How to count the number of times each word appear in a String in Java using Regular Expression?
Must you use a regex? If not this might help:
public static int count(final String string, final String substring)
{
int count = 0;
int idx = 0;
while ((idx = string.indexOf(substring, idx)) != -1)
{
idx++;
count++;
}
return count;
}
I don't think a regex can solve your problem completely.
You want to
split a string into words, a regular expression can do this for a very simple definition of word, "parts of a string seperated by whitespace or punctuation", which is not a very good definition even if you just stick to English text
Count the number of occurances of each word derived from step 1. To do that you must store some kind of Mapping, and regexes neither store nor count.

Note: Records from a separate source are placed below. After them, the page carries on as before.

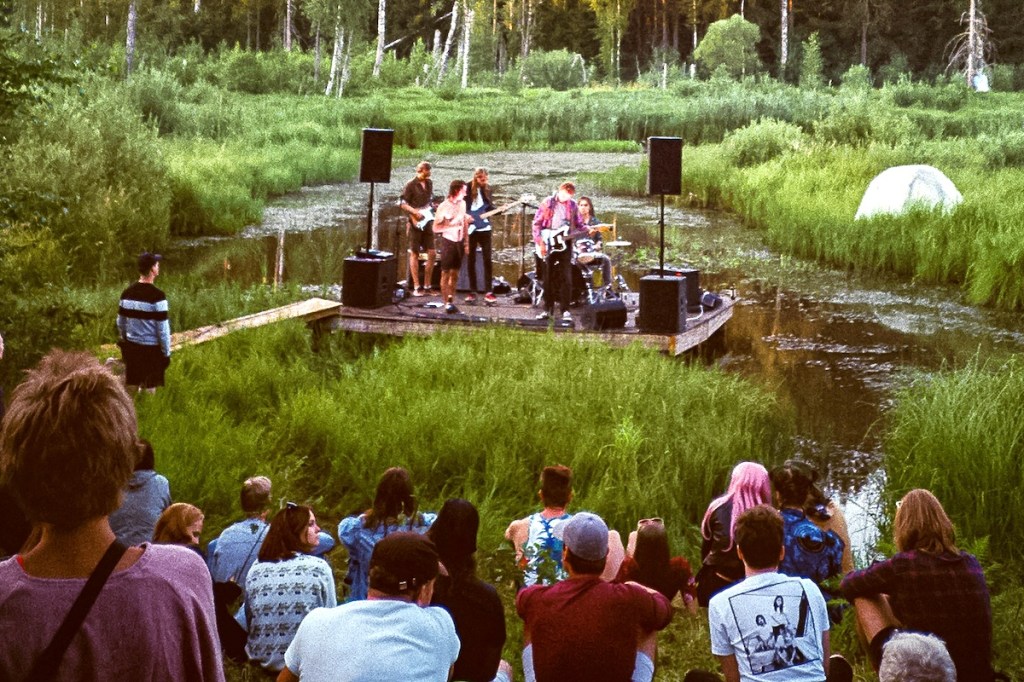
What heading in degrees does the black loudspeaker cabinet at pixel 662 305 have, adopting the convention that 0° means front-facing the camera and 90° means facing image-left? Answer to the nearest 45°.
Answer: approximately 0°

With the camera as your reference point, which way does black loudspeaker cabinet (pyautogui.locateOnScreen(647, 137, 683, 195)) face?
facing the viewer

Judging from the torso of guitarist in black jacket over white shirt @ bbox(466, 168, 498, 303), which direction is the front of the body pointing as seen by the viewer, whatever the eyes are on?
toward the camera

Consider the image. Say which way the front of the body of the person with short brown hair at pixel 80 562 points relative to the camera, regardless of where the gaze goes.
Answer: away from the camera

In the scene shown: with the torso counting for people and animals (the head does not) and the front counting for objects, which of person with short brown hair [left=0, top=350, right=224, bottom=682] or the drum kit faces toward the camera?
the drum kit

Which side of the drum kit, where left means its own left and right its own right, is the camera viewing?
front

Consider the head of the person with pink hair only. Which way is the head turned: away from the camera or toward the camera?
away from the camera

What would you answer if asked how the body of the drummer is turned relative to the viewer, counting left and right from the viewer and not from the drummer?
facing the viewer and to the left of the viewer

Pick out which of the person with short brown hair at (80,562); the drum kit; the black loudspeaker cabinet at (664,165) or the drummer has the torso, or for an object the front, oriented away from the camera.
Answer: the person with short brown hair

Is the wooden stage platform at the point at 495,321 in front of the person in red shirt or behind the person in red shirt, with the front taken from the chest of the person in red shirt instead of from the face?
in front

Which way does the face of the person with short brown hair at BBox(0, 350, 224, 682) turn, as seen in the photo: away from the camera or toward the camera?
away from the camera

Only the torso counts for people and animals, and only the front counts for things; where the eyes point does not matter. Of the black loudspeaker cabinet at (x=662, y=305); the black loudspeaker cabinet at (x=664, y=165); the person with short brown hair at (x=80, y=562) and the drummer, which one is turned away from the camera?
the person with short brown hair

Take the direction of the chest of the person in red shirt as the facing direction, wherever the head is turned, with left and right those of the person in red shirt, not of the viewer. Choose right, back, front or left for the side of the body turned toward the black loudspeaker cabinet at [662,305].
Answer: front
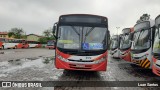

A workable approach could be to
- split the inputstring (by either regex or other means) into an array of word-strings
- iterate over the array, and building a Map to keep count of each word
- iterate over the map to output a list of words and the number of occurances.
If your input is limited to English you still have to consider how you want your algorithm to behave in case of things like they're <->they are etc and compound words. Add other languages to the mix for additional kinds of headaches (different ways of writing the same word, words split into parts, difference in writing depending on where in a sentence the word occurs, etc)
I would split your task into a) identify words and b) count number of each unique word in text.
a) could be solved with splitting the text with a regex. b) could be solved by building a map with the result from a).
String text = "I like good mules. Mules are good :)";
String[] words = text.split("([\\W\\s]+)");
Map<String, Integer> counts = new HashMap<String, Integer>();
for (String word: words) {
if (counts.containsKey(word)) {
counts.put(word, counts.get(word) + 1);
} else {
counts.put(word, 1);
}
}
result: {Mules=1, are=1, good=2, mules=1, like=1, I=1}
Pattern p = Pattern.compile("\\babba\\b");
Matcher m = p.matcher("abba is abba with abbabba and abba doing abba");
int count = 0;
while(m.find()){
count++;
}
System.out.println(count); //4